Quando si parlava di lui come attore, soprattutto pensando alle fortunatissime interpretazioni dei tanti “Spaghetti western” di alto livello, quelli di Sergio Leone per intenderci, il suo modo di recitare veniva spesso sintetizzato con una battuta, piuttosto irriguardosa peraltro: – Clint Eastwood ha due espressioni: una col cappello, una senza cappello. -Per paradosso, era un gran bel complimento, ma lo so sarebbe capito un po’ di tempo dopo: gli spigoli e le rughe d’espressione del suo volto così arcigno, le linee verticali che scendono dallo sguardo che traduce, ancora oggi, durezza e decisione, lui li ha messi al servizio dei suoi personaggi come meglio non avrebbe potuto. E pensare solo a Callaghan equivale a fargli un torto grande come una casa.

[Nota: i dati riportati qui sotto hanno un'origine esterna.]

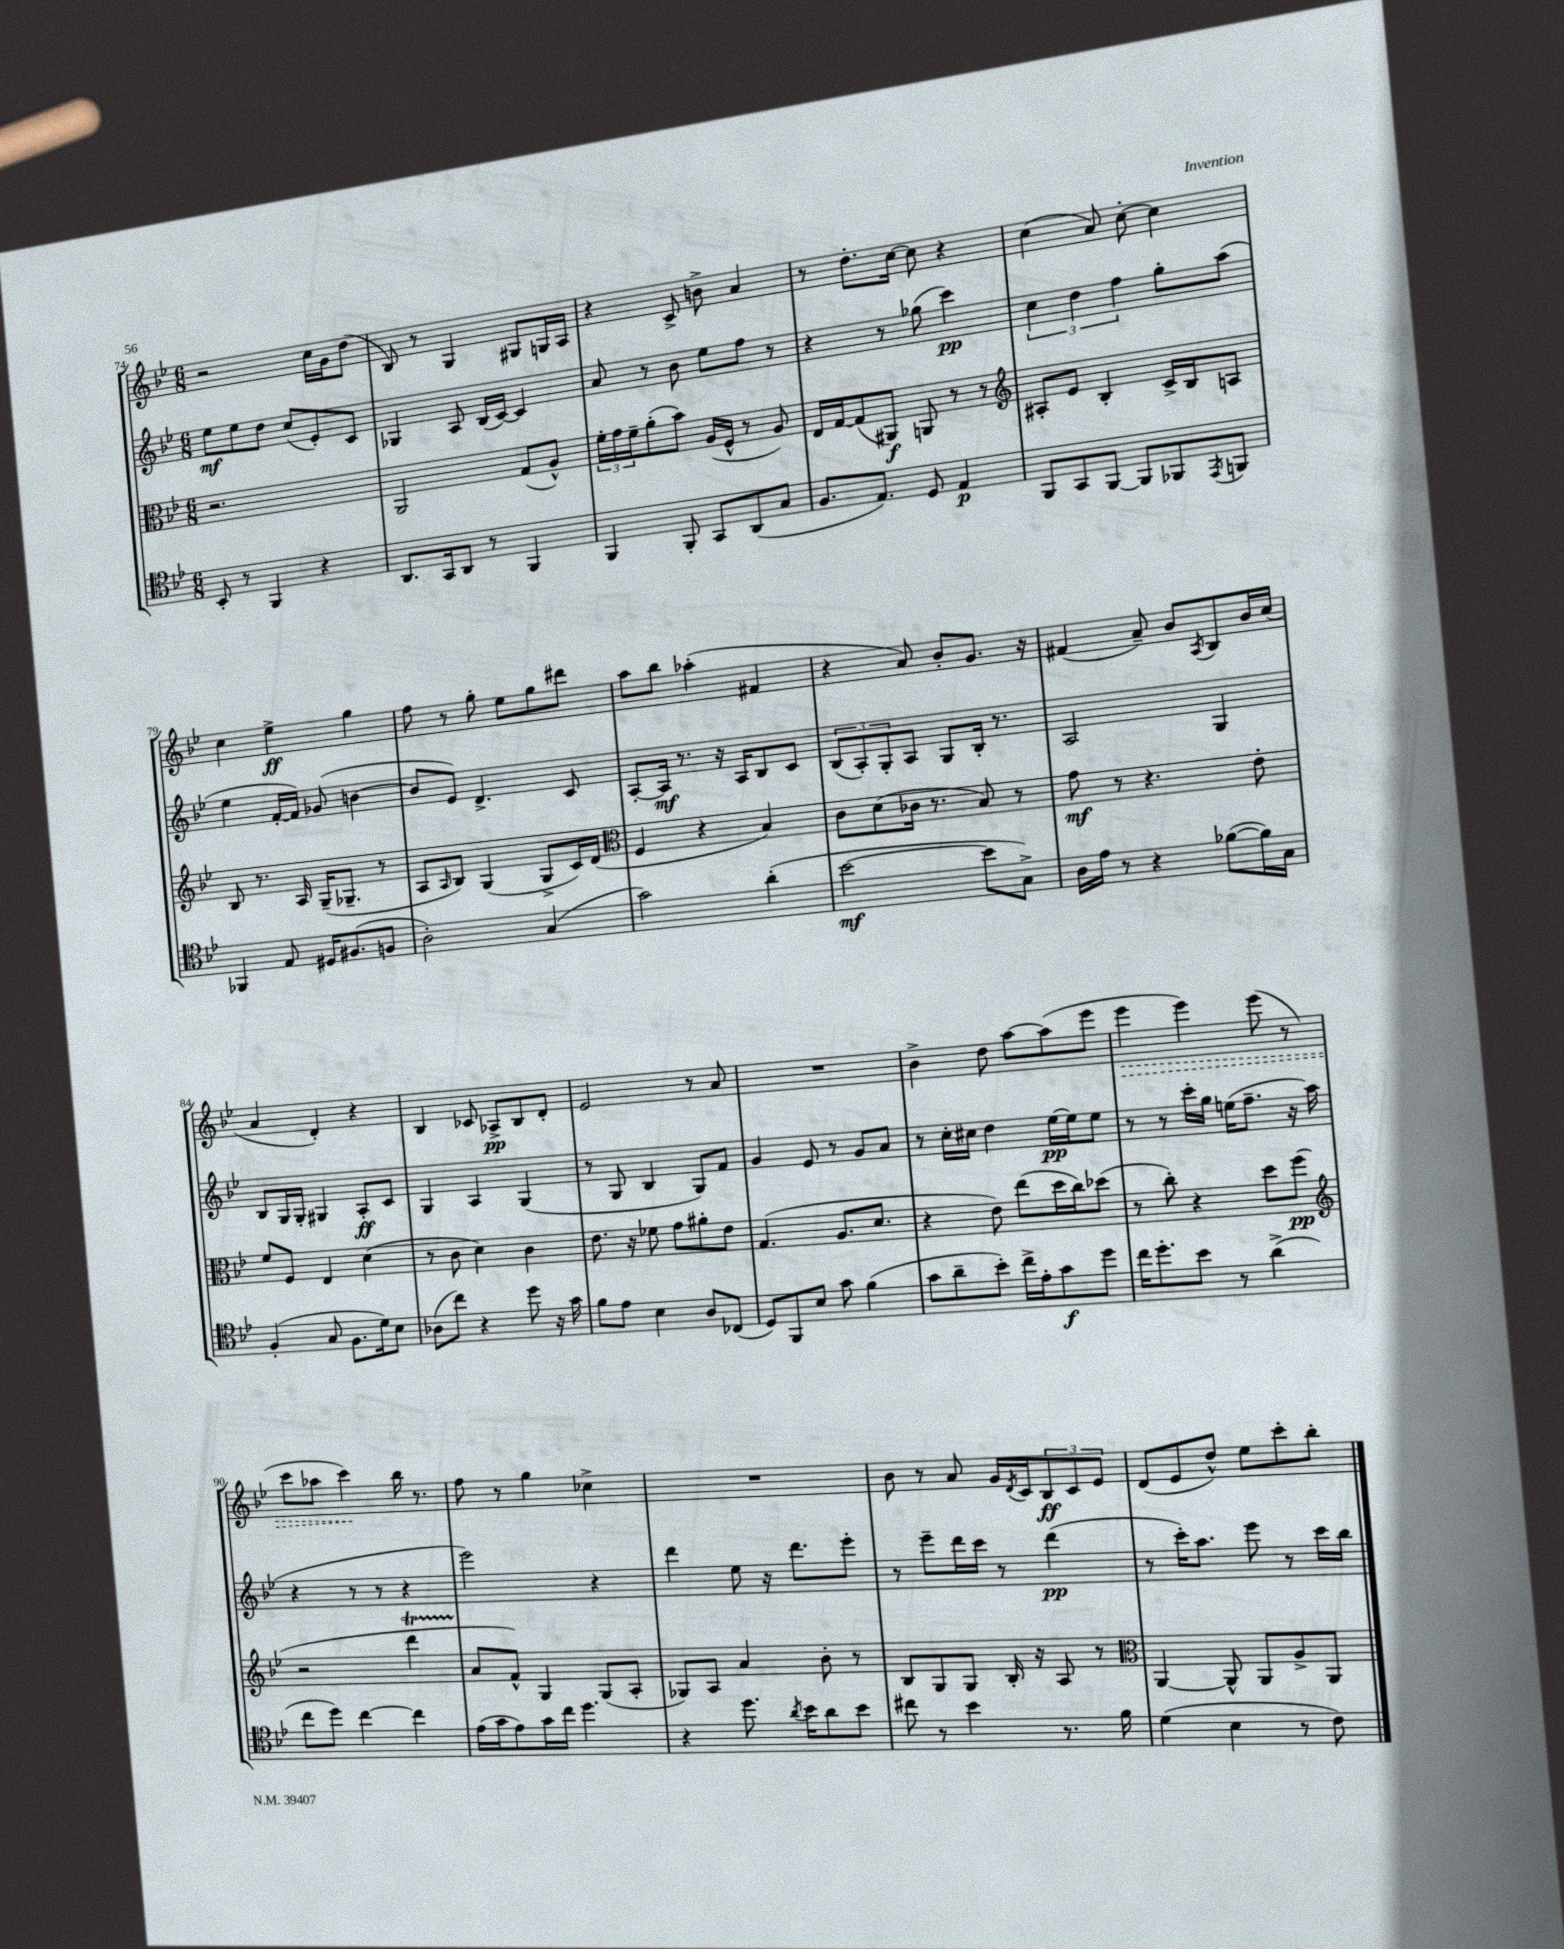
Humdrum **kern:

**kern	**dynam	**kern	**dynam	**kern	**dynam	**kern	**dynam
*part4	*part4	*part3	*part3	*part2	*part2	*part1	*part1
*staff4	*staff4	*staff3	*staff3	*staff2	*staff2	*staff1	*staff1
*clefC4	*	*clefC3	*	*clefG2	*	*clefG2	*
*k[b-e-]	*	*k[b-e-]	*	*k[b-e-]	*	*k[b-e-]	*
*M6/8	*	*M6/8	*	*M6/8	*	*M6/8	*
=74	=74	=74	=74	=74	=74	=74	=74
8BB-'/	.	2.r	.	8ee-\L	mf	2r	.
8r	.	.	.	8ee-\	.	.	.
4FF/	.	.	.	8dd\J	.	.	.
.	.	.	.	(8cc/L	.	.	.
4r	.	.	.	8e-'/)	.	16cc\LL	.
.	.	.	.	.	.	16g\J	.
.	.	.	.	8c/J	.	(8dd\J	.
=75	=75	=75	=75	=75	=75	=75	=75
8.AA/L	.	2AA/	.	4G-X/	.	8B-/)	.
.	.	.	.	.	.	8r	.
16GG/k	.	.	.	.	.	.	.
8AA/J	.	.	.	8A/	.	4G/	.
8r	.	.	.	(16B-/LL	.	.	.
.	.	.	.	[16c/JJ)	.	.	.
4FF/	.	(8G/L	.	4c/]	.	8G#X/L	.
.	.	8A^^/J)	.	.	.	16Gn/L	.
.	.	.	.	.	.	16A/JJ	.
=76	=76	=76	=76	=76	=76	=76	=76
4FF/	.	24f'\LL	.	8a/	.	4r	.
.	.	24g\	.	.	.	.	.
.	.	24f~\J	.	.	.	.	.
.	.	(8a'\	.	8r	.	.	.
8FF'/	.	8b-\J)	.	8b-\	.	8c^/	.
8GG/L	.	(16A/LL	.	8ee-\L	.	8bn^\	.
.	.	16F^^/JJ	.	.	.	.	.
(8AA/	.	8r	.	8ff\J	.	4a/	.
8G/J	.	8A/)	.	8r	.	.	.
=77	=77	=77	=77	=77	=77	=77	=77
8.F/L	.	16E-/LL	.	4r	.	8r	.
.	.	[16G/J	.	.	.	.	.
.	.	(8G/]	.	.	.	8.dd'\L	.
8.E-/J)	.	.	.	.	.	.	.
.	.	8AA#X/J)	f	8r	.	.	.
.	.	.	.	.	.	[16cc\Jk	.
8D/	.	8AAn/	.	(8gg-X\	.	8cc\]	.
4E-/	p	8r	.	4ccc\)	pp	4r	.
.	.	8r	.	.	.	.	.
=78	=78	=78	=78	=78	=78	=78	=78
*	*	*clefG2	*	*	*	*	*
8FF/L	.	8A#X'/L	.	6cc\	.	(4cc\	.
8GG/	.	8e-/J	.	.	.	.	.
.	.	.	.	6dd\	.	.	.
[8FF/J	.	4B-'/	.	.	.	8a/)	.
.	.	.	.	6ff\	.	.	.
8FF/L]	.	.	.	.	.	[8cc'\	.
8FF-X/	.	16c^/LL	.	8gg'\L	.	4cc\]	.
.	.	16B-/J	.	.	.	.	.
8qEE-/	.	.	.	.	.	.	.
8FFn/J	.	8An/J	.	(8aa\J	.	.	.
!!LO:LB:g=z
=79	=79	=79	=79	=79	=79	=79	=79
4FF-X/	.	8B-/	.	4ee-\	.	4cc\	.
.	.	8.r	.	.	.	.	.
8E-/	.	.	.	[16f'/LL	.	4ee-^\	ff
.	.	16A/	.	16f/JJ])	.	.	.
16D#X/KL	.	(16G~/KL	.	(8g-X/	.	.	.
(8.F#X/	.	8.G-X~/J	.	.	.	.	.
.	.	.	.	[4bn\	.	4gg\	.
8Fn/J	.	8r	.	.	.	.	.
=80	=80	=80	=80	=80	=80	=80	=80
2A'\)	.	8A/L	.	8b/L]	.	8ff\	.
.	.	16qqA/	.	.	.	.	.
.	.	8B-/J)	.	8e-/J)	.	8r	.
.	.	(4G/	.	4.d^/	.	8gg'\	.
.	.	.	.	.	.	8ee-\L	.
(4G/	.	8G^/L	.	.	.	8gg\	.
.	.	16c/L)	.	8c/	.	8ddd#X\J	.
.	.	(16d/JJ	.	.	.	.	.
=81	=81	=81	=81	=81	=81	=81	=81
*	*	*clefC3	*	*	*	*	*
2g\)	.	4F/	.	[8A'/L	.	8aa\L	.
.	.	.	.	16A/Jk]	mf	8bb-\J	.
.	.	.	.	8.r	.	.	.
.	.	4r	.	.	.	(4aa-X'\	.
.	.	.	.	16r	.	.	.
.	.	.	.	16A/KL	.	.	.
(4a'\	.	4B-/)	.	8B-/	.	4f#X/	.
.	.	.	.	8c/J	.	.	.
=82	=82	=82	=82	=82	=82	=82	=82
[2b-\	mf	8c\L	.	(12B-/L	.	4r	.
.	.	.	.	12A'/)	.	.	.
.	.	(8d\	.	.	.	.	.
.	.	.	.	12G'/	.	.	.
.	.	16c-X\Jk	.	8A/J	.	8a/)	.
.	.	8.r	.	.	.	.	.
.	.	.	.	8G/L	.	8b-'/L	.
8b-\L]	.	8B-/)	.	16B-'/Jk	.	8.g/J	.
.	.	.	.	8.r	.	.	.
8G^\J)	.	8r	.	.	.	.	.
.	.	.	.	.	.	16r	.
=83	=83	=83	=83	=83	=83	=83	=83
16A\LL	.	8g\	mf	2A/	.	(4f#X/	.
16e-\JJ	.	.	.	.	.	.	.
8r	.	8r	.	.	.	.	.
4r	.	4.r	.	.	.	8a~/)	.
.	.	.	.	.	.	8b-/L	.
.	.	.	.	.	.	8qA/	.
([8f-X\L	.	.	.	4G/	.	8B-/	.
16f-\L])	.	8e-'\	.	.	.	16b-/L	.
16G\JJ	.	.	.	.	.	(16cc/JJ	.
!!LO:LB:g=z
=84	=84	=84	=84	=84	=84	=84	=84
(4F'/	.	8f/L	.	8B-/L	.	4a/	.
.	.	8F/J	.	16G/L	.	.	.
.	.	.	.	16G'/JJ	.	.	.
8G/	.	4E-/	.	4G#X/	.	4d'/)	.
8.F\L	.	.	.	.	.	.	.
.	.	(4d\	.	8A'/L	ff	4r	.
16d\k)	.	.	.	.	.	.	.
8B-\J	.	.	.	8c/J	.	.	.
=85	=85	=85	=85	=85	=85	=85	=85
(8A-X\L	.	8r	.	4G/	.	4B-/	.
8cc\J)	.	8c\	.	.	.	.	.
4r	.	4d\)	.	4A/	.	8c-X/	.
.	.	.	.	.	.	8A-X^/L	pp
8dd\	.	4c\	.	(4G/	.	8B-/	.
16r	.	.	.	.	.	8d'/J	.
16g\	.	.	.	.	.	.	.
=86	=86	=86	=86	=86	=86	=86	=86
8f\L	.	8.e-\	.	8r	.	2e-/	.
8e-\J	.	.	.	8G/	.	.	.
.	.	16r	.	.	.	.	.
4B-\	.	8f-X\	.	4B-/	.	.	.
.	.	8g\L	.	.	.	.	.
8A/L	.	8a#X'\	.	8G/L)	.	8r	.
(8C-X/J	.	8e-\J	.	8f/J	.	8a/	.
=87	=87	=87	=87	=87	=87	=87	=87
8D/L)	.	(4.G/	.	4g/	.	2.r	.
8FF/	.	.	.	.	.	.	.
8B-/J	.	.	.	8e-/	.	.	.
8g\	.	8.A/L	.	8r	.	.	.
(4f\	.	.	.	8g/L	.	.	.
.	.	8.d/J	.	.	.	.	.
.	.	.	.	8a/J	.	.	.
=88	=88	=88	=88	=88	=88	=88	=88
8g\L	.	4r	.	8r	.	4b-^\	.
8a~\	.	.	.	16cc'\LL	.	.	.
.	.	.	.	16cc#X\JJ	.	.	.
8b-'\J)	.	8e-\)	.	4dd\	.	8dd\	.
16cc^\LL	.	(8ee-\L	.	.	.	[8aa\L	.
16e-'\J	.	.	.	.	.	.	.
8g\	f	16dd\L	.	[16ee-\LL	pp	(8aa\]	.
.	.	16cc\J)	.	16ee-\J]	.	.	.
8dd\J	.	(8dd-X\J	.	8ee-\J	.	8eee-\J	.
=89	=89	=89	=89	=89	=89	=89	=89
!	!	!	!	!	!	!	!LO:HP:b
16cc\KL	.	8r	.	8r	.	4eee-\	>
8.dd'\	.	.	.	.	.	.	.
.	.	8cc'\)	.	8r	.	.	.
8b-\J	.	4r	.	16ccc'\LL	.	4eee-\)	.
.	.	.	.	16gg\JJ	.	.	.
8r	.	.	.	(16een\KL	.	.	.
.	.	.	.	8.ff~\J	.	.	.
(4a^\	.	8dd\L	.	.	.	(8eee-\	.
.	.	(8ff\J	pp	16r	.	8r	.
.	.	.	.	16aa\	.	.	.
!!LO:LB:g=z
=90	=90	=90	=90	=90	=90	=90	=90
*	*	*clefG2	*	*	*	*	*
8cc\L	.	2r	.	4r	.	8ccc\L	.
8dd\J)	.	.	.	.	.	8aa-X\J	.
[4cc\	.	.	.	8r	.	4ccc\)	.
.	.	.	.	8r	.	.	.
4cc\]	.	4dddt\	.	4r	.	16bb-\	]
.	.	.	.	.	.	8.r	.
=91	=91	=91	=91	=91	=91	=91	=91
(16e-\LL	.	8a/L	.	2eee-\)	.	8ff\	.
16g\J	.	.	.	.	.	.	.
8e-\)	.	8f^^/J)	.	.	.	8r	.
16g\L	.	4G/	.	.	.	4gg\	.
16cc\JJ	.	.	.	.	.	.	.
4.dd\	.	.	.	.	.	.	.
.	.	(8G/L	.	4r	.	4cc-X^\	.
.	.	8A'/J	.	.	.	.	.
=92	=92	=92	=92	=92	=92	=92	=92
4r	.	8G-X/L)	.	4ddd\	.	2.r	.
.	.	8A/J	.	.	.	.	.
8.dd\	.	4a/	.	8ee-\	.	.	.
.	.	.	.	16r	.	.	.
8qa/	.	.	.	.	.	.	.
16b-\KL	.	.	.	8.ddd\L	.	.	.
8a\	.	8b-'\	.	.	.	.	.
8b-\J	.	8r	.	8eee-'\J	.	.	.
=93	=93	=93	=93	=93	=93	=93	=93
8cc#X\	.	8B-/L	.	8r	.	8b-\	.
8r	.	8G/	.	8eee-~\L	.	8r	.
4b-\	.	8G/J	.	16ddd\L	.	8a/	.
.	.	.	.	16ccc\JJ	.	.	.
.	.	16B-'/	.	8r	.	16g/LL	.
.	.	.	.	.	.	8qd/	.
.	.	16r	.	.	.	16c/J	.
8.r	.	8A/	.	(4ddd\	pp	12B-/	ff
.	.	.	.	.	.	12c/	.
.	.	8r	.	.	.	.	.
.	.	.	.	.	.	12e-/J	.
16f\	.	.	.	.	.	.	.
=94	=94	=94	=94	=94	=94	=94	=94
*	*	*clefC3	*	*	*	*	*
(4d\	.	[4AA/	.	8r	.	(8d/L	.
.	.	.	.	16ccc'\KL)	.	8e-/	.
.	.	.	.	8.aa\J	.	.	.
4B-\	.	8AA^^/]	.	.	.	8dd^^/J)	.
.	.	8AA/L	.	8eee-\	.	8ee-\L	.
8r	.	8A^/	.	8r	.	8ccc'\	.
8c\)	.	8AA/J	.	16ccc\LL	.	8bb-'\J	.
.	.	.	.	16bb-\JJ	.	.	.
==	==	==	==	==	==	==	==
*-	*-	*-	*-	*-	*-	*-	*-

Già dal modo in cui sapeva “riempire” il copione con le sue interpretazioni, si poteva presumere che sarebbe diventato un grande regista. Ma ancora non potevamo sapere la qualità precipua della sua grandezza: saper raccontare storie straordinarie grazie alla gente normale. A tanti prototipi di americani elevati a potenza dalla macchina da presa, con i passaggi tortuosi dei loro destini e i loro profili caratteriali messi a nudo, sempre in bilico tra fragilità e quotidiani eroismi.
Noi, per quanto riguarda i nostri gusti, mettiamo sul podio “I ponti di Madison County”, con una Meryl Streep incantevole nel ruolo di una moglie frustrata che vive il suo grande, intenso e fugace amore con un forestiero di passaggio; poi “Million Dollar Baby”, dove la boxe è un pretesto per la discesa in un abisso esistenziale e infine “Gran Torino”, dove la questione dei conflitti razziali, dei preconcetti e del rispetto tra individui che sboccia anche nel retroterra meno adatto è affrontata senza alcuna ombra di buonismo e meno che mai di retorica.
Ma avete, abbiamo ampia scelta: il cinema di Clint Eastwood è un viaggio che tuttora prosegue, con la certezza che ci farà incontrare ancora gente come noi, che lui attraverso la macchina da presa saprà rendere indimenticabile.